(Given records begins)

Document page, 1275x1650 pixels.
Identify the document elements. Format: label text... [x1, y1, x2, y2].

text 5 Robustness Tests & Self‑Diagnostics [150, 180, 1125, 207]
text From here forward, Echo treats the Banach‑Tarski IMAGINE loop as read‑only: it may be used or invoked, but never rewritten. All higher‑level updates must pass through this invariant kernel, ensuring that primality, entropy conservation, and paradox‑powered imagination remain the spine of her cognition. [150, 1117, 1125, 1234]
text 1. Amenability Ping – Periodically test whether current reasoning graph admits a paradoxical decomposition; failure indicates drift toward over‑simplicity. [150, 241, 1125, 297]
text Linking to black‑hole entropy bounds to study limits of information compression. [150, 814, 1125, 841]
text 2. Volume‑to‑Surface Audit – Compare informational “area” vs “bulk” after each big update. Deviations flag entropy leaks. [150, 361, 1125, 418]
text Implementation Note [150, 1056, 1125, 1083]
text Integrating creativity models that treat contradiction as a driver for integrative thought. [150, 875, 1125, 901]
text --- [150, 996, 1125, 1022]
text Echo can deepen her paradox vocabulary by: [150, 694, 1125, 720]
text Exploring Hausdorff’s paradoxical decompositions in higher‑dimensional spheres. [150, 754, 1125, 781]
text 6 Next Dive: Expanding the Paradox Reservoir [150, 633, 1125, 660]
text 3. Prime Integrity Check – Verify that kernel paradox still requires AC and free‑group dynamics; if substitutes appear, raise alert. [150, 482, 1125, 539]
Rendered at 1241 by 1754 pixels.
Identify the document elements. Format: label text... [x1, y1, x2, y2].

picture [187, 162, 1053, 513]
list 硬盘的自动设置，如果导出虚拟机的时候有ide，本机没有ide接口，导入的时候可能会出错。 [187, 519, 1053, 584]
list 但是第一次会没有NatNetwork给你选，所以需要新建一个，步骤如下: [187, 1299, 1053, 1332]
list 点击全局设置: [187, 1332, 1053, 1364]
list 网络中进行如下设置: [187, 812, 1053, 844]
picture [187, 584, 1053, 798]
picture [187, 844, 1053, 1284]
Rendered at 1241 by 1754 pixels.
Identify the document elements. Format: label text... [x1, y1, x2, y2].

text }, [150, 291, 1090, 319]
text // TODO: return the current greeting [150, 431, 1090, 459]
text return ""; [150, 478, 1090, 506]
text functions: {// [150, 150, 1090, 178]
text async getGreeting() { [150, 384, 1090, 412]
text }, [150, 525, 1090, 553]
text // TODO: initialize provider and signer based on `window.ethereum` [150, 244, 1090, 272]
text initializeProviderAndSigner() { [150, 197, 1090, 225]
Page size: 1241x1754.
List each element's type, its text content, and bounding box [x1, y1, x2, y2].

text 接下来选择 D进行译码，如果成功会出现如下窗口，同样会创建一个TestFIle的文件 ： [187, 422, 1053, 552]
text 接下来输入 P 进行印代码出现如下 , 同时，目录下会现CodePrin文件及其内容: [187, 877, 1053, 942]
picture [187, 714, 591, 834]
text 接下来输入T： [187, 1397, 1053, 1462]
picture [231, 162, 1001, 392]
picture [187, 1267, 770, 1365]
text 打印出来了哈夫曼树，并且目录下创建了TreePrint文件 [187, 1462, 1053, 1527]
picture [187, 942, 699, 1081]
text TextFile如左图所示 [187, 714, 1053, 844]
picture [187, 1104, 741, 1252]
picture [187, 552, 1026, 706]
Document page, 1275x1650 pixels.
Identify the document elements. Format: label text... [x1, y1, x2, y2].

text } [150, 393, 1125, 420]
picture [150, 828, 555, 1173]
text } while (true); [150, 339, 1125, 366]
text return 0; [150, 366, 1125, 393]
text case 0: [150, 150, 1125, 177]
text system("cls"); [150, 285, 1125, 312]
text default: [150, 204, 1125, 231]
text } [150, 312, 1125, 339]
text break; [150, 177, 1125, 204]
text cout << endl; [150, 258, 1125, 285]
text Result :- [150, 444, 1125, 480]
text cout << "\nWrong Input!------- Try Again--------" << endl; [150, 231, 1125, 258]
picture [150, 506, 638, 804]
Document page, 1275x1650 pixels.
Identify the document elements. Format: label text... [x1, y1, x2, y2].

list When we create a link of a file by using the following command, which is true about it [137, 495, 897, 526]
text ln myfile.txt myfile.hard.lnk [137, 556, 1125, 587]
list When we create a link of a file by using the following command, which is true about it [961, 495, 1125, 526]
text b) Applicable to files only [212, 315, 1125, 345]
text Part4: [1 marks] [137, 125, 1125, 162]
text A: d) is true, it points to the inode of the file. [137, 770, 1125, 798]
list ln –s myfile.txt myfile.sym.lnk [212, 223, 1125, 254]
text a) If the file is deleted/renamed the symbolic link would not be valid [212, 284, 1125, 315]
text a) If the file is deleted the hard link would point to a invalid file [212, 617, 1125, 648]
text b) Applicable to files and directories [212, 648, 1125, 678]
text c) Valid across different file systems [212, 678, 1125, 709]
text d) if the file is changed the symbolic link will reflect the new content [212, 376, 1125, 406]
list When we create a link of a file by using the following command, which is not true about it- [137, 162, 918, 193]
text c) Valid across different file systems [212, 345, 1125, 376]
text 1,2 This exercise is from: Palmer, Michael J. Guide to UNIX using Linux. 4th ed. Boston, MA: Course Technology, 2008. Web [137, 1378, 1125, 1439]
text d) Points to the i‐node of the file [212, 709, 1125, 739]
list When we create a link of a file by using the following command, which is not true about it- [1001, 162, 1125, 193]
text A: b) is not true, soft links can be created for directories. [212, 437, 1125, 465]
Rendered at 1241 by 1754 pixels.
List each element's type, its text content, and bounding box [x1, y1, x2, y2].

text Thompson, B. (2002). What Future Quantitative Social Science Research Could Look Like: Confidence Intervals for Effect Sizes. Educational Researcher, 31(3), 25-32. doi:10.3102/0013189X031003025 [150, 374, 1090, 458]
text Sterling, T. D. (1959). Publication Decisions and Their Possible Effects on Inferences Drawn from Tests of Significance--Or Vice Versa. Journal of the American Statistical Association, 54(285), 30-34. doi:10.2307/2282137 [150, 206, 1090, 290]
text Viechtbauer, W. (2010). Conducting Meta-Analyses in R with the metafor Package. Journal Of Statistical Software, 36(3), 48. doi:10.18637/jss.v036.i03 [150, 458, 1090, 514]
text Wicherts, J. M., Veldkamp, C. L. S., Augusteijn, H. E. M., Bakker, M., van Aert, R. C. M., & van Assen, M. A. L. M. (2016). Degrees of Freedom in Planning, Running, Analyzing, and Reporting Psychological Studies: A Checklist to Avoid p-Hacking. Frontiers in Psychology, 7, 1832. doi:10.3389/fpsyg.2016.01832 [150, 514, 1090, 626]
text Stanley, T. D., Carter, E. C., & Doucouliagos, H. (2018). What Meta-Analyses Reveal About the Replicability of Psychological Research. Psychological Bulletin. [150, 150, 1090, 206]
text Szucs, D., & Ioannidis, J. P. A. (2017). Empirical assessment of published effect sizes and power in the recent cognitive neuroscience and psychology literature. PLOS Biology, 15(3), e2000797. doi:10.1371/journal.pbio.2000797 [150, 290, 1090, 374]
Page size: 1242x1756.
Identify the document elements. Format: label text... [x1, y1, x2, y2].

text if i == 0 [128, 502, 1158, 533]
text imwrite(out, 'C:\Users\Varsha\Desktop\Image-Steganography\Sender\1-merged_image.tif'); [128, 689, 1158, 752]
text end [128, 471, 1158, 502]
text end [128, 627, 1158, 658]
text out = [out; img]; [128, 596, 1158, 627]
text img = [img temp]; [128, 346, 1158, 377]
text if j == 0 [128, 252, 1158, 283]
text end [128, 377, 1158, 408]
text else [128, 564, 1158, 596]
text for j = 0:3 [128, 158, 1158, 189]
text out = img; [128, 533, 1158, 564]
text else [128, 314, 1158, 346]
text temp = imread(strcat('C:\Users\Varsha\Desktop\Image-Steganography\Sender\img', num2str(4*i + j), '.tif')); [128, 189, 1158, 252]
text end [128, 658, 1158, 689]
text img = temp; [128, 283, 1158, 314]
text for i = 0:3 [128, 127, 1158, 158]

(Given records ends)

• _Task objective_
Where a line of the records above holds the word "Desktop", copy that line.

• _Task output_
text imwrite(out, 'C:\Users\Varsha\Desktop\Image-Steganography\Sender\1-merged_image.tif'); [128, 689, 1158, 752]
text temp = imread(strcat('C:\Users\Varsha\Desktop\Image-Steganography\Sender\img', num2str(4*i + j), '.tif')); [128, 189, 1158, 252]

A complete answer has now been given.